Gelet op de aard van voornoemde gedragingen en de omstandigheden waaronder de bewezen verklaarde handelingen hebben plaatsgevonden en gelet op het bedreigende karakter ervan, alsmede gelet op hetgeen de verbalisanten daaromtrent hebben gerelateerd, acht het hof bewezen dat als gevolg van die gedragingen de openbare orde is verstoord. De gedragingen van verdachte en zijn mededader zijn van een zodanig ernstig karakter dat gesproken kan worden van openlijke geweldpleging tegen personen in de zin van artikel 141 Sr.
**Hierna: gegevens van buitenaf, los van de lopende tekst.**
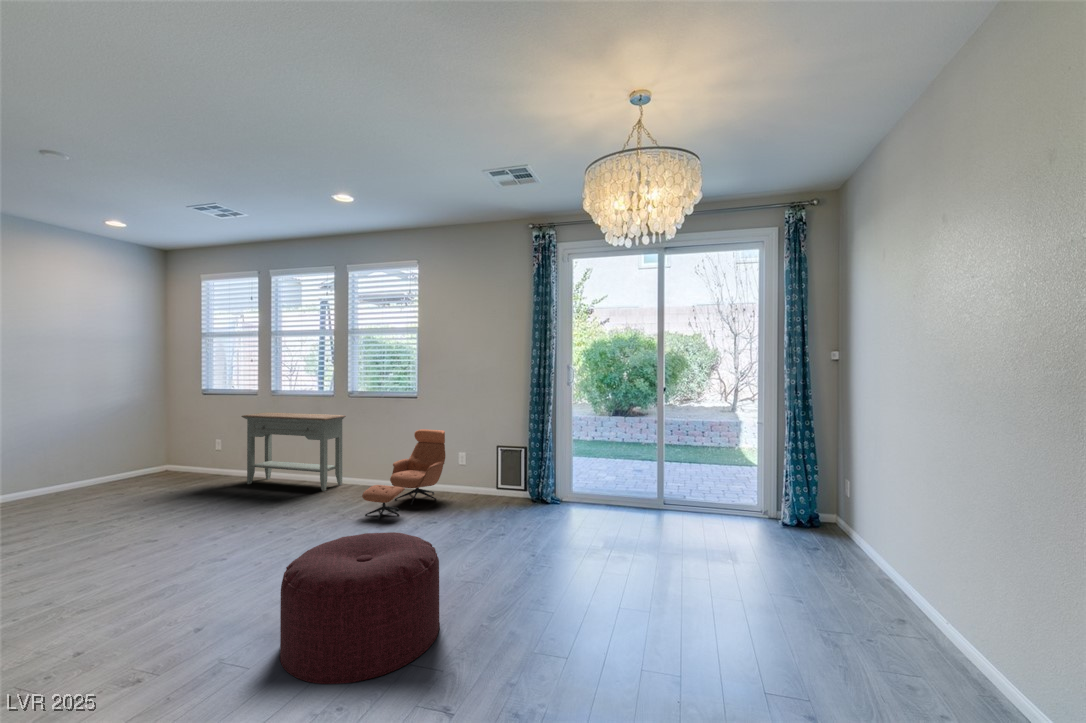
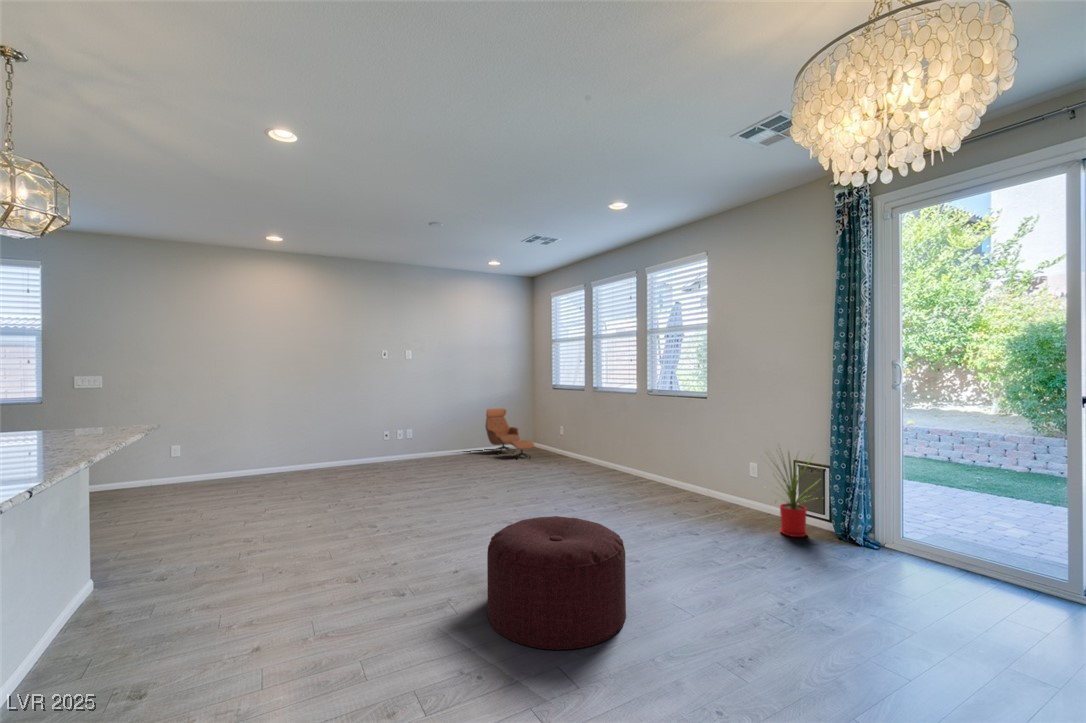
console table: present [242,412,346,491] -> none [569,406,645,481]
lounge chair: present [362,429,445,520] -> present [486,408,534,457]
house plant: none [475,433,531,509] -> present [775,454,821,537]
De Hoge Raad overweegt dat de tenlastelegging op artikel 141 lid 1 Sr toegesneden is. Daarom moet worden aangenomen dat het in de tenlastelegging en de bewezenverklaring voorkomende woord ‘geweld’ is gebruikt in de betekenis die dat woord heeft in die bepaling. De Hoge Raad overweegt dat het hof onder meer heeft vastgesteld dat de verdachte op de laatstgenoemde verbalisant afrende, schreeuwde dat deze weg moest gaan en trapte tegen de fiets van de verbalisant, terwijl deze de fiets voor zich hield. Ook de mededader pakte de fiets vast, duwde en trapte ertegen, waarbij de verbalisanten achter hun fietsen werden klemgezet door de verdachte en zijn mededader, van wie één slaande bewegingen maakte in de richting van de eerstgenoemde verbalisant en pogingen deed om bij haar te komen. Verder heeft het hof vastgesteld dat de verdachte en zijn mededader zeer boos en agressief schreeuwden tegen de verbalisanten, wild met de armen zwaaiden, zich breed maakten en met gebalde vuisten stonden. De Hoge Raad oordeelt dat het op deze vaststellingen gebaseerde oordeel van het hof dat sprake is van openlijk ‘geweld’ tegen personen in de zin van artikel 141 lid 1 Sr, niet van een onjuiste rechtsopvatting getuigt en toereikend gemotiveerd is.